As noted before on LtU usability has a fair bit of subjectivity to it. The original idea of the web allowing the browser to decide the layout sure sounded good! Whatever happened to that? Gosh, humans and technology are kinda lame.

columns

Wide text columns are one thing I hate about HTML; usually the PDF version of a paper will be either two-column or fairly narrow. Luckily, we Mac folks have Tofu, which reflows most HTML into multiple columns.

It would be nice if browsers

It would be nice if browsers had a setting for that, wouldn't it? I played around doing it with CSS on my site, as I don't have sidebars.

better movie formats

There are several better movie formats than Quicktime --- Ogg Theora, XviD/DIVX, and Flash FLV, for different meanings of "better". XviD is probably the best bet for good compression.

The limiting factor is

The limiting factor is finding a utility that can capture screen sessions. I'm using Snapz ProX, which only produces quicktime. I haven't had any luck converting QuickTime files to other formats.

Otherwise compression isn't really an issue (well, except for MPEG4, which is bad); its just will the user likely have the viewer necessary to the view the movie? QuickTime is yes for Mac maybe for Windows, WMF is yes for Windows and maybe for Mac, DIVX is probably for Linux and probably not for any other platform. I wish they would standardize on something.

Tell the user to download

Tell the user to download VLC player and get it over with. It can play almost every audio/video format on windows/osx/unix.

Holo-programming.

Not directly related to this topic, but in Star Trek, holo-novels are programmed live.

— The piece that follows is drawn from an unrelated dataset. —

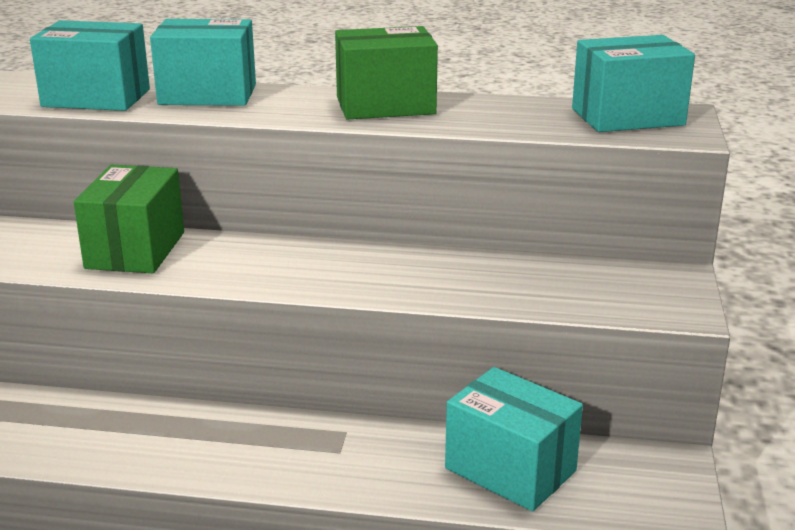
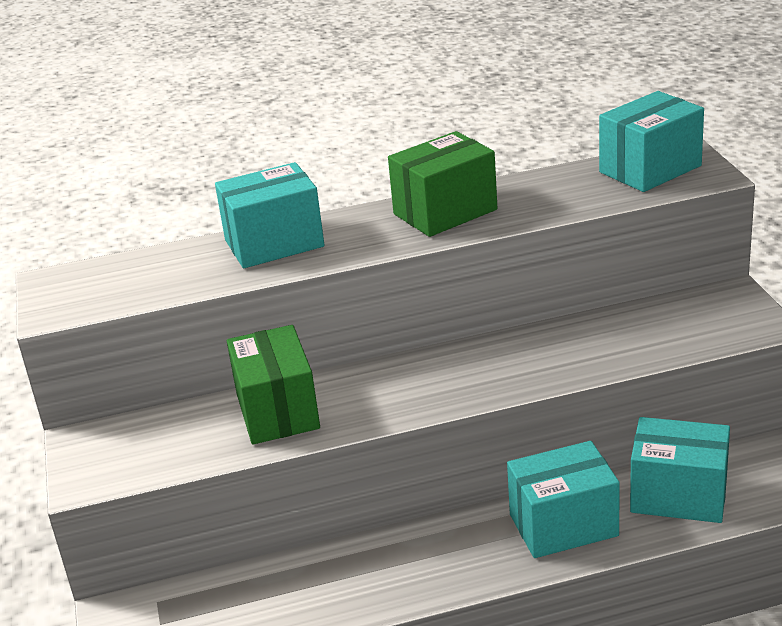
camera: 20 degrees left, 5 degrees up
turquoise box [30,20,150,111] -> turquoise box moved to [507,441,620,558]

I think live programming is more natural than the edit-compile-debug cycle. Too bad none of the mainstream programming languages support it in a fully interactive way.

Examples?

What non-mainstream languages, if any, do you think come closest to it?

I am not the proper person to answer that!

I have only played with interpreted interactive languages out of curiosity. Other people with more experience can answer that question. I wish C++/C#/Java could be more dynamically programmed than what they are...too much time is spent in these languages trying to get to a state where bugs appear, which is extremely frustrating, especially in applications with lots of states.

It got in!

It got in!

Congratulations!

That's great news! I look forward to the publication.